For decades, scientists and environmentalists have focused on the dangers posed by air pollutants such as carbon monoxide, nitrogen dioxide and particulate matter—tiny particles suspended in the atmosphere.
State and federal regulators have made great strides in reducing levels of such pollutants, at least outdoors. However, researchers from Lawrence Berkeley National Laboratory (LBNL) and elsewhere have been investigating how a common activity—cooking, particularly on gas stoves—exposes millions of Americans to these pollutants indoors, with hard-to-quantify risks.
Earlier this year, a team of researchers from LBNL estimated that, during a standard winter week, 12 million Californians are exposed to indoor nitrogen dioxide levels that surpass state and national air quality standards; for carbon monoxide, the figure is 1.7 million.
The situation is worse in winter, say the researchers, because people keep windows closed, which minimizes ventilation and keeps the pollutants indoors. Ironically, efforts to improve residential energy efficiency in recent decades have worsened the problem, since making homes more airtight also increases the chances that pollutants produced indoors will stay indoors.
The California figures “ballpark-apply across the country,” according to Brett Singer, Ph.D., a staff scientist at LBNL. “Literally, millions to many millions of people are routinely being exposed to air pollutants at levels that we don’t allow outdoors,” he told the journal Environmental Health Perspectives for an article published this month. “The Environmental Protection Agency (EPA) would say we don’t have a carbon monoxide or nitrogen dioxide problem in this country…We absolutely do have that problem. It’s just happening indoors.”
The eye-opening Environmental Health Perspectives article provides an excellent overview of the problem of indoor air pollution and the ongoing efforts to address it.

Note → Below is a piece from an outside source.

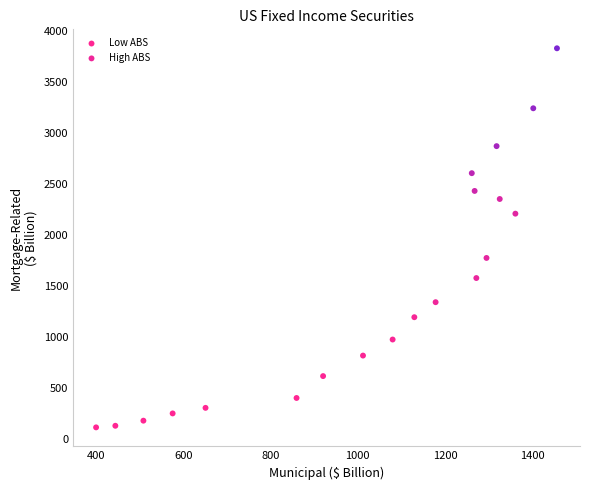

Which series reaches the minimum Y coordinate?

Low ABS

The article reviews the current state of the science of indoor air pollution, with research suggesting that high levels could exacerbate respiratory problems and contribute to loss of lung function.

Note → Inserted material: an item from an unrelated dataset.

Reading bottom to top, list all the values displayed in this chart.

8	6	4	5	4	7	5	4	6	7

Part of the difficulty in assessing the scope of the danger is that the amount of pollution created varies tremendously depending on the type of stove, the method of cooking, the temperature, location of the burners and other factors.
The key, say the LBNL scientists, is to design stove range hoods that are far more effective than those currently in use. Most range hoods used now are generally inefficient at capturing the pollutants and transporting them outside, and can generate enough noise to make it difficult to hold a normal conversation.